In contrast, Laura Miller of Slate praised Snow as a more relatable and realistic protagonist than Katniss, as he experiences "petty resentments, flashes of generosity, and moral failures". Miller found his perspective tiring in the middle of the book but praised the book's direction as Coriolanus is forced to make difficult choices in District 12.

===The Ballad of Songbirds & Snakes film===
Many critics disapproved of the film's focus on Snow. Vultures Roxana Hadadi reviewed that Snow's future villainy and a single year of his life prevent the movie from forming "a coherent portrait" of the character. In HuffPost, Candice Frederick objected to the origin story of a white male villain as clichéd. Frederick found it hard to be invested in the story when Snow's villainy is already known and criticized the implications of an oppressed woman of color—Lucy Gray—falling in love with her white oppressor—Snow. Lauren Coates of Chicago Reader said the film did not "fully commit to exploring Snow as a twisted antihero", instead focusing on the "distraction" of Snow and Lucy Gray's Romeo and Juliet-like relationship.

Sandra Hall of The Sydney Morning Herald described Blyth's Snow as "intimidatingly tall with icy blue eyes, blonde curls and a patrician demeanour". In Deadline Hollywood, Valerie Complex said Snow had "uncharacteristic hesitancy and lack of confidence", unlike the book's "chillingly dispassionate cunning", and that humanizing the character worked against the film. The Observers Wendy Ide found Snow "oddly inconsistent" and undeveloped; Times Stephanie Zacharek questioned why Lucy Gray would be attracted to him. In contrast, Riley Utley of Cinema Blend argued that neither truly loved the other and that their relationship was transactional in nature, believing that Lucy loved him as a result of traumatizing circumstances and Snow love's for her was an accidental result of using her for power, which he valued more. Elizabeth Weitzman of Time Out praised Blyth's "understated charisma" and chemistry with other actors for providing the "steady centre" of the film.

===The Hunger Games films===
Sutherland was nominated for a 2014 MTV Movie Award in the Best Villain category for Catching Fire. He was nominated for a 2015 Teen Choice Award in the Movie Villain category for Mockingjay – Part 1.

Critics largely praised Sutherland's acting. Reviewers noted that his white beard makes him resemble a lion. The Independent reviewer Geoffrey Macnab called him a "sleekly evil, beard-stroking President". The New Yorkers David Denby found his "satanic eyebrows and rounded, insinuating voice" entertaining. Emily St. James, writing in Vox, lauded Sutherland as "icily brilliant". Nonetheless, David Thomson of The New Republic criticized Sutherland as "hollow and predictable" in the role of a "portentous mastermind".

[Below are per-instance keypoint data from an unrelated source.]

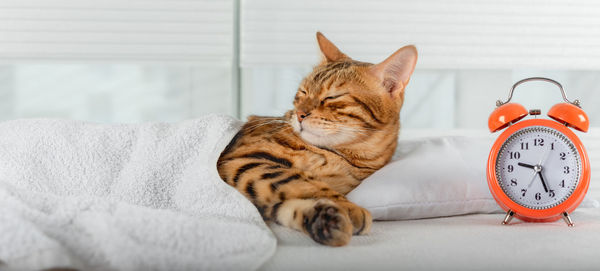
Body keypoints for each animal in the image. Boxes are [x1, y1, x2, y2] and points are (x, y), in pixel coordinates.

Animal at [216, 32, 418, 246]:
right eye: (303, 92)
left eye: (332, 97)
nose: (299, 114)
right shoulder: (241, 158)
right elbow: (297, 179)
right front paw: (348, 208)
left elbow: (285, 206)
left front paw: (325, 220)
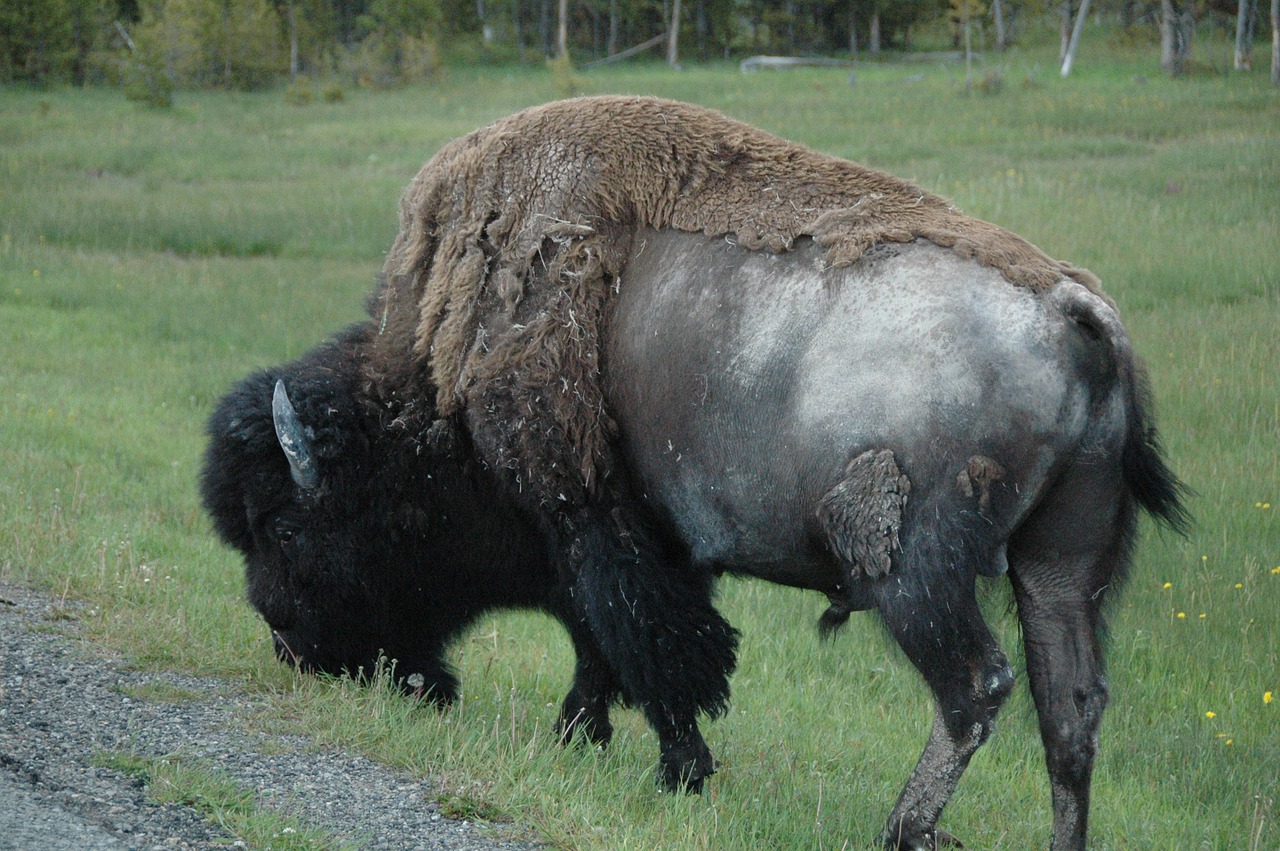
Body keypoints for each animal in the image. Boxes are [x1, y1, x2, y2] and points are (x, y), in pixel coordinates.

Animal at [202, 95, 1187, 844]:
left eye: (283, 524)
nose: (287, 640)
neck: (447, 368)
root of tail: (1076, 311)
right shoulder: (647, 542)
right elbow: (614, 645)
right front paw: (587, 741)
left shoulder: (593, 523)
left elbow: (645, 647)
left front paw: (671, 769)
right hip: (1061, 566)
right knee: (1070, 711)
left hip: (914, 569)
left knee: (975, 686)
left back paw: (901, 827)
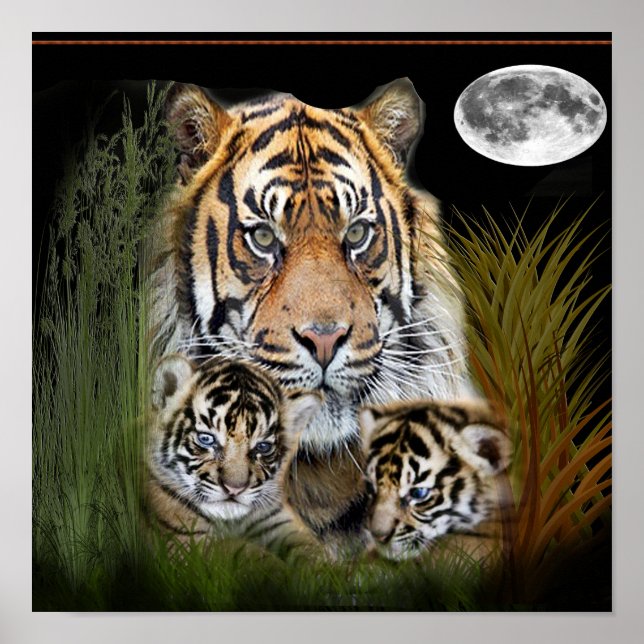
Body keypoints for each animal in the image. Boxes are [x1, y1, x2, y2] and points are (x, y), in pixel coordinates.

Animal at [145, 353, 322, 551]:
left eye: (263, 447)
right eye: (206, 439)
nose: (234, 489)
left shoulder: (278, 517)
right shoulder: (185, 540)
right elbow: (244, 551)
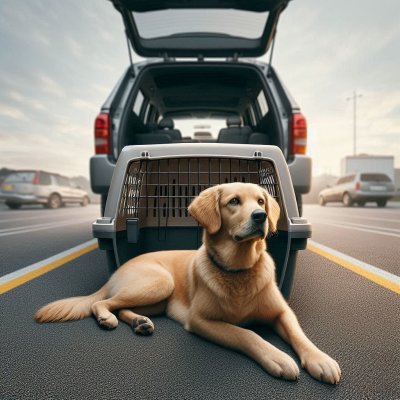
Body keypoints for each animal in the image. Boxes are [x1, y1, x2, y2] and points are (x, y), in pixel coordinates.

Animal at [35, 183, 340, 382]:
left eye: (261, 201)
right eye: (234, 201)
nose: (261, 216)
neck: (239, 270)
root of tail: (119, 269)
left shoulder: (282, 312)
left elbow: (299, 334)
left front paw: (320, 359)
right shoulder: (201, 320)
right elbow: (246, 334)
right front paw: (277, 357)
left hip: (158, 300)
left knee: (120, 307)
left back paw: (139, 322)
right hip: (159, 283)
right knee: (102, 303)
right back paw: (106, 318)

His role in the films' narrative was met with mixed reception. Writing in The Globe and Mail, Geoff Pevere believed his role increased the dramatic tension of Catching Fire. Hall criticized Snow's diminished screen time in Mockingjay – Part 1 compared to previous films. IGNs Terri Schwartz said that Mockingjay – Part 2 neglects other characters to focus on the rivalry between Katniss and Snow, adding that Katniss' refusal to kill Snow at the end "lacks the punch it needs".

Collider wrote that his role deserves to be put alongside the best villains in 21st-century cinema.